## TASK OBJECTIVE
A faithful, word-for-word copy of the data below is required, without pictures.

======== DATA EXTRACT ========

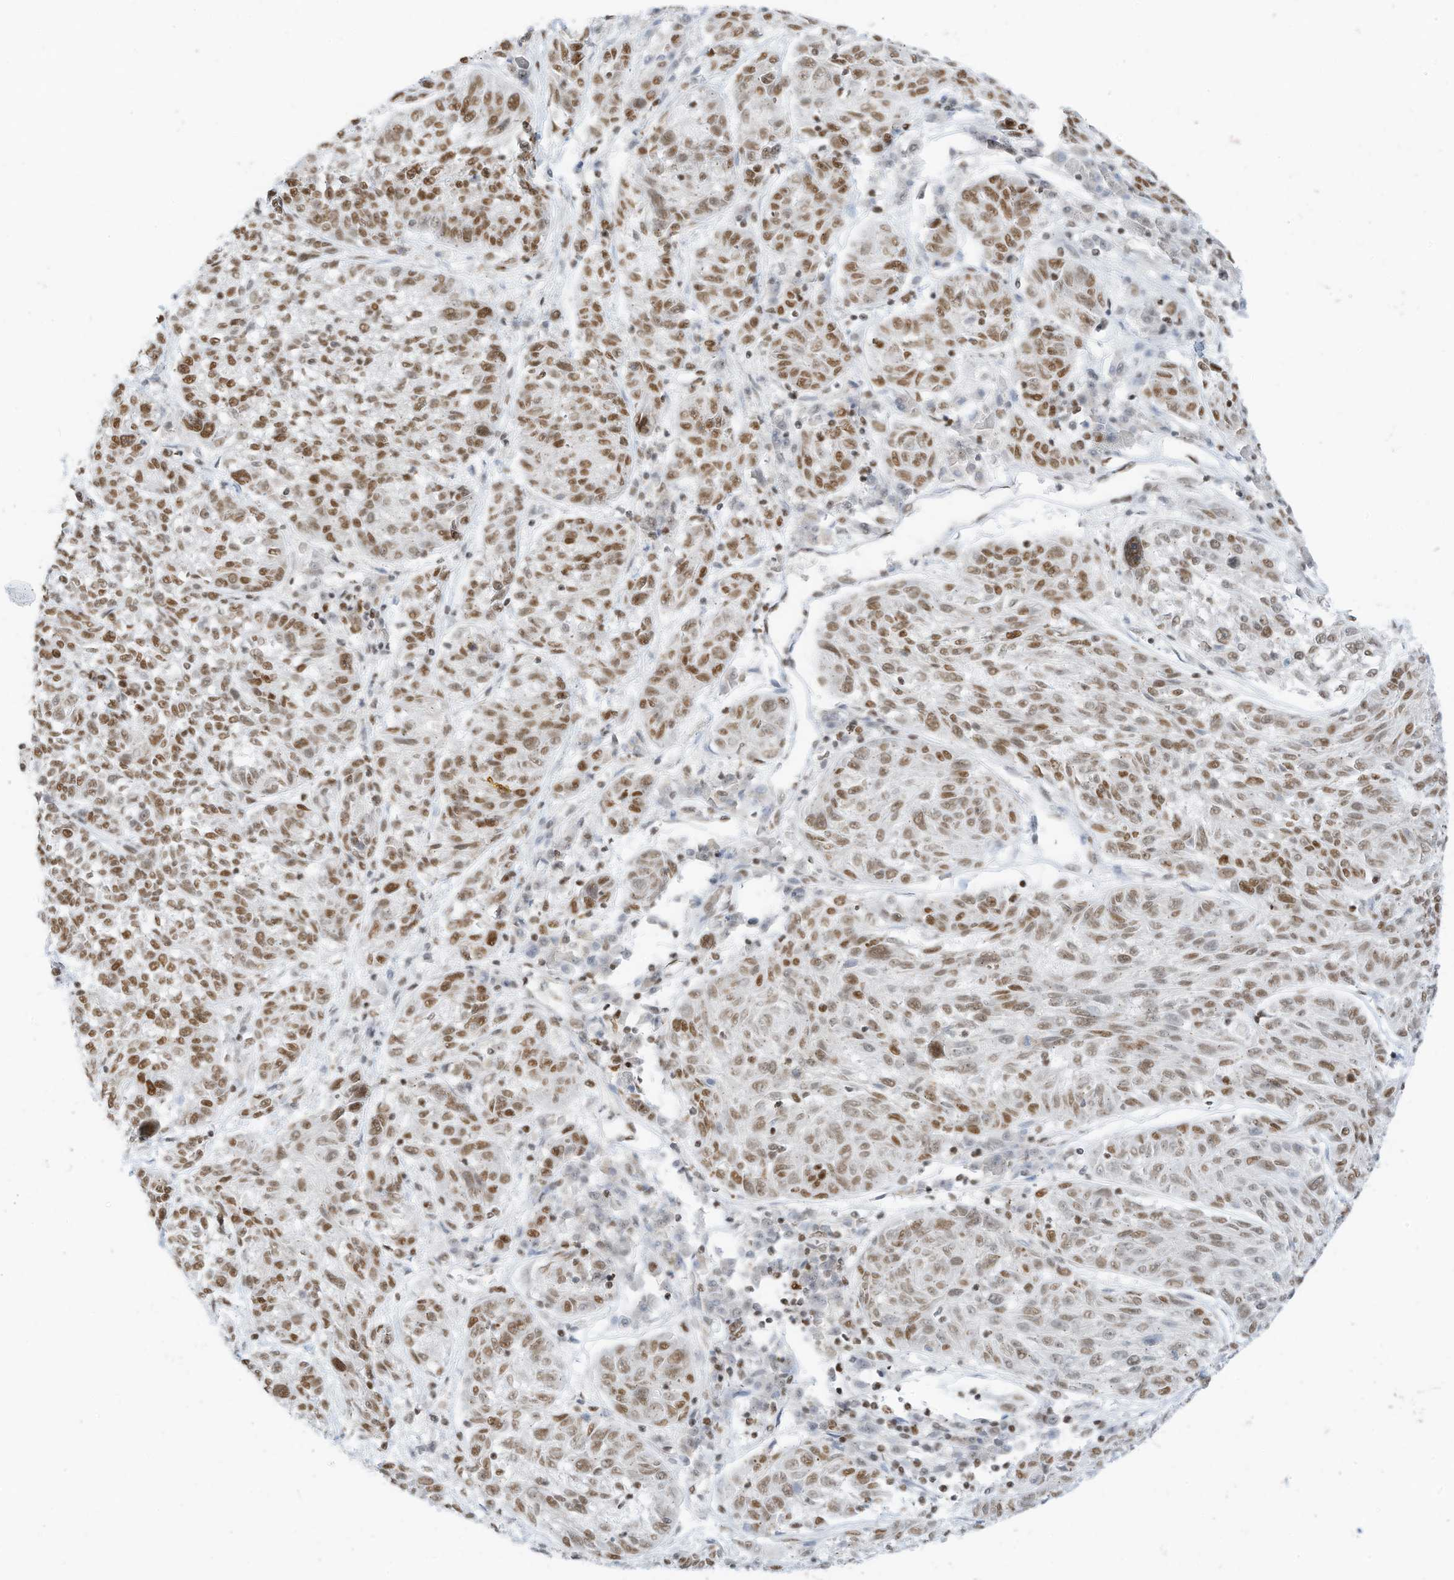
{"staining": {"intensity": "moderate", "quantity": "25%-75%", "location": "nuclear"}, "tissue": "melanoma", "cell_type": "Tumor cells", "image_type": "cancer", "snomed": [{"axis": "morphology", "description": "Malignant melanoma, NOS"}, {"axis": "topography", "description": "Skin"}], "caption": "A brown stain shows moderate nuclear staining of a protein in malignant melanoma tumor cells.", "gene": "SMARCA2", "patient": {"sex": "male", "age": 53}}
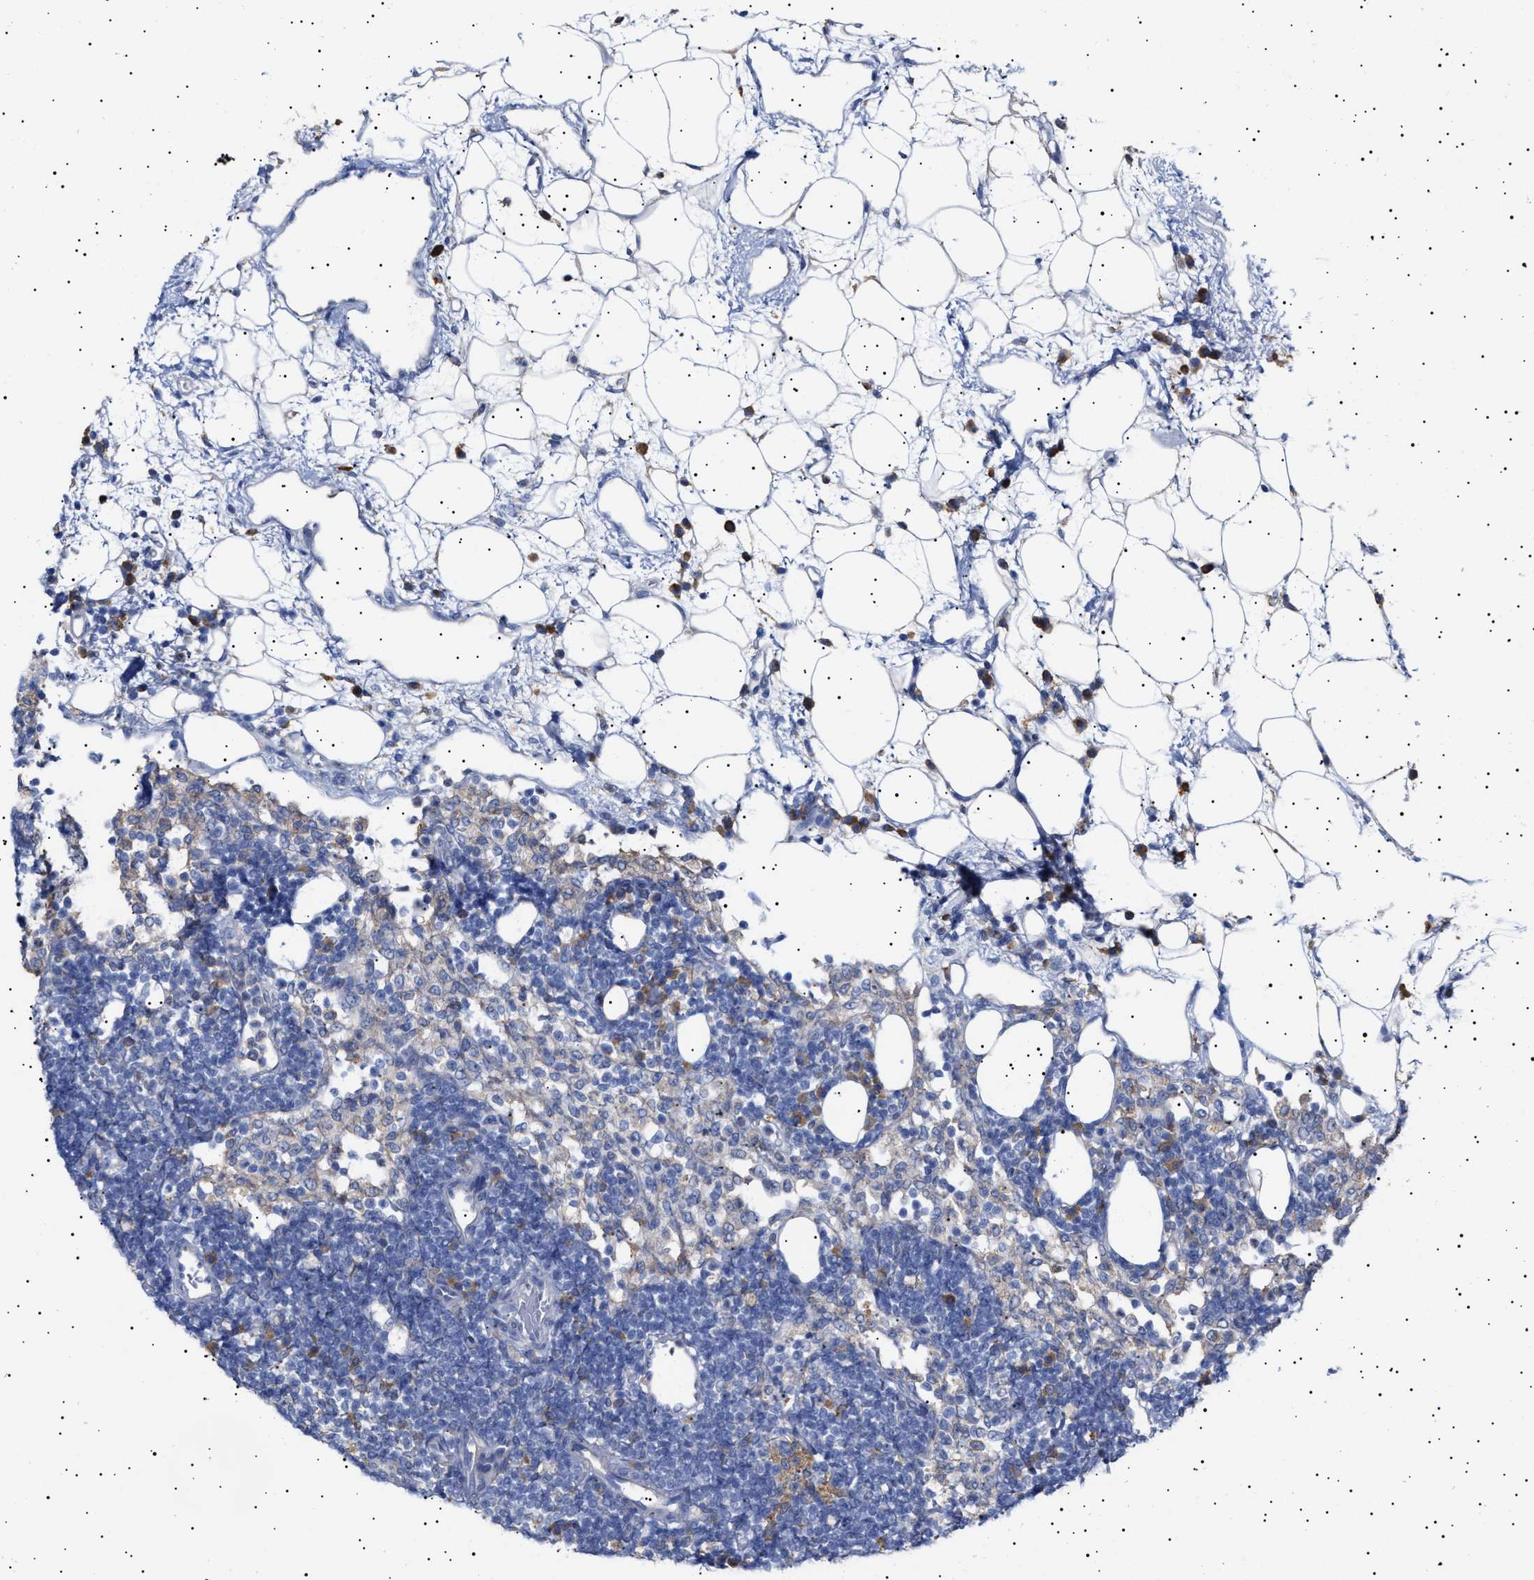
{"staining": {"intensity": "negative", "quantity": "none", "location": "none"}, "tissue": "lymph node", "cell_type": "Germinal center cells", "image_type": "normal", "snomed": [{"axis": "morphology", "description": "Normal tissue, NOS"}, {"axis": "morphology", "description": "Carcinoid, malignant, NOS"}, {"axis": "topography", "description": "Lymph node"}], "caption": "High magnification brightfield microscopy of normal lymph node stained with DAB (brown) and counterstained with hematoxylin (blue): germinal center cells show no significant expression.", "gene": "ERCC6L2", "patient": {"sex": "male", "age": 47}}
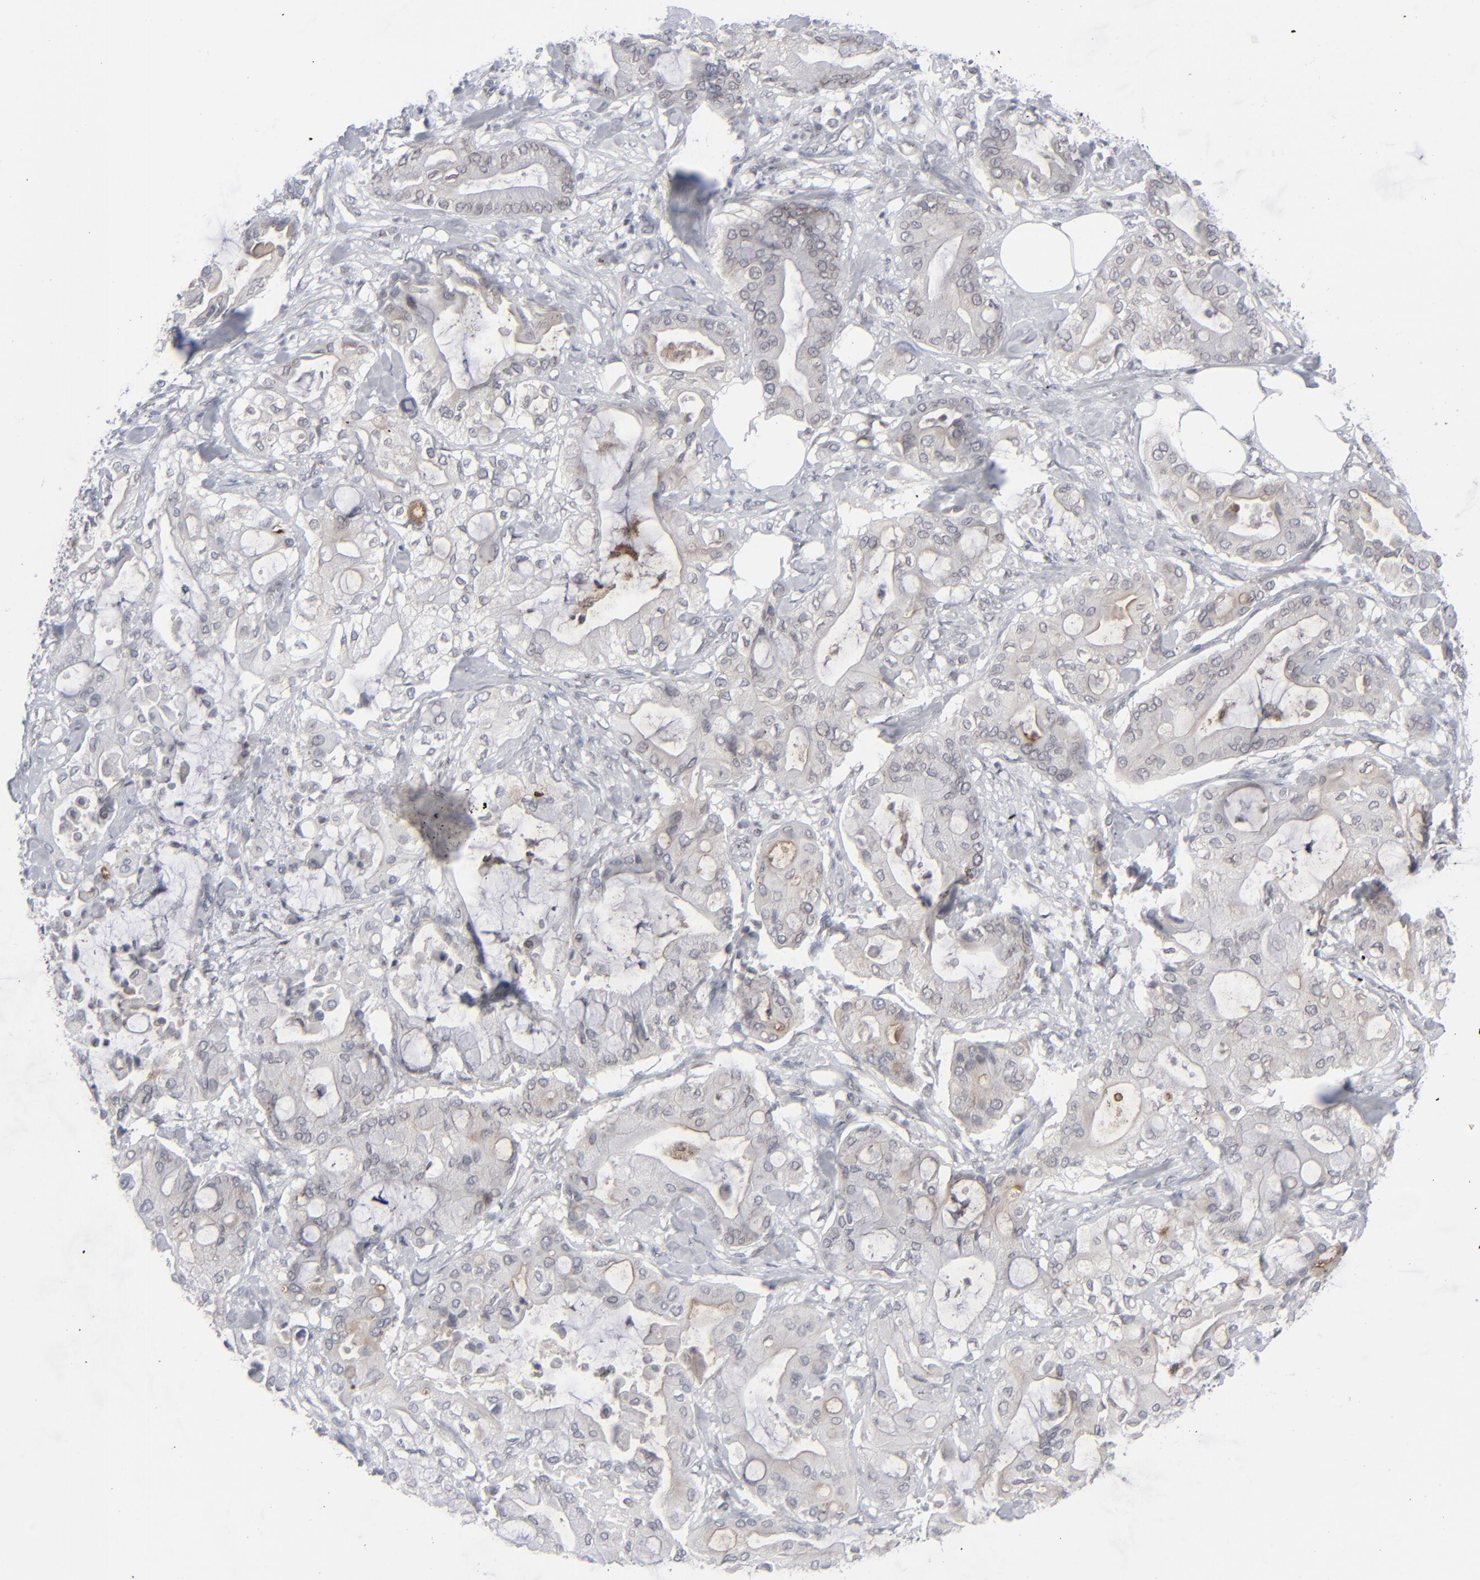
{"staining": {"intensity": "negative", "quantity": "none", "location": "none"}, "tissue": "pancreatic cancer", "cell_type": "Tumor cells", "image_type": "cancer", "snomed": [{"axis": "morphology", "description": "Adenocarcinoma, NOS"}, {"axis": "morphology", "description": "Adenocarcinoma, metastatic, NOS"}, {"axis": "topography", "description": "Lymph node"}, {"axis": "topography", "description": "Pancreas"}, {"axis": "topography", "description": "Duodenum"}], "caption": "Immunohistochemistry micrograph of neoplastic tissue: human metastatic adenocarcinoma (pancreatic) stained with DAB reveals no significant protein expression in tumor cells.", "gene": "NUP88", "patient": {"sex": "female", "age": 64}}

========

## WRITTEN SOLUTION
{"staining": {"intensity": "moderate", "quantity": "25%-75%", "location": "nuclear"}, "tissue": "melanoma", "cell_type": "Tumor cells", "image_type": "cancer", "snomed": [{"axis": "morphology", "description": "Malignant melanoma, NOS"}, {"axis": "topography", "description": "Skin"}], "caption": "A brown stain shows moderate nuclear staining of a protein in malignant melanoma tumor cells.", "gene": "SMARCA2", "patient": {"sex": "male", "age": 53}}
{"staining": {"intensity": "negative", "quantity": "none", "location": "none"}, "tissue": "lymph node", "cell_type": "Germinal center cells", "image_type": "normal", "snomed": [{"axis": "morphology", "description": "Normal tissue, NOS"}, {"axis": "morphology", "description": "Carcinoid, malignant, NOS"}, {"axis": "topography", "description": "Lymph node"}], "caption": "High magnification brightfield microscopy of normal lymph node stained with DAB (brown) and counterstained with hematoxylin (blue): germinal center cells show no significant expression.", "gene": "ERCC6L2", "patient": {"sex": "male", "age": 47}}
{"staining": {"intensity": "negative", "quantity": "none", "location": "none"}, "tissue": "pancreatic cancer", "cell_type": "Tumor cells", "image_type": "cancer", "snomed": [{"axis": "morphology", "description": "Adenocarcinoma, NOS"}, {"axis": "morphology", "description": "Adenocarcinoma, metastatic, NOS"}, {"axis": "topography", "description": "Lymph node"}, {"axis": "topography", "description": "Pancreas"}, {"axis": "topography", "description": "Duodenum"}], "caption": "Immunohistochemistry micrograph of neoplastic tissue: human metastatic adenocarcinoma (pancreatic) stained with DAB reveals no significant protein expression in tumor cells.", "gene": "NUP88", "patient": {"sex": "female", "age": 64}}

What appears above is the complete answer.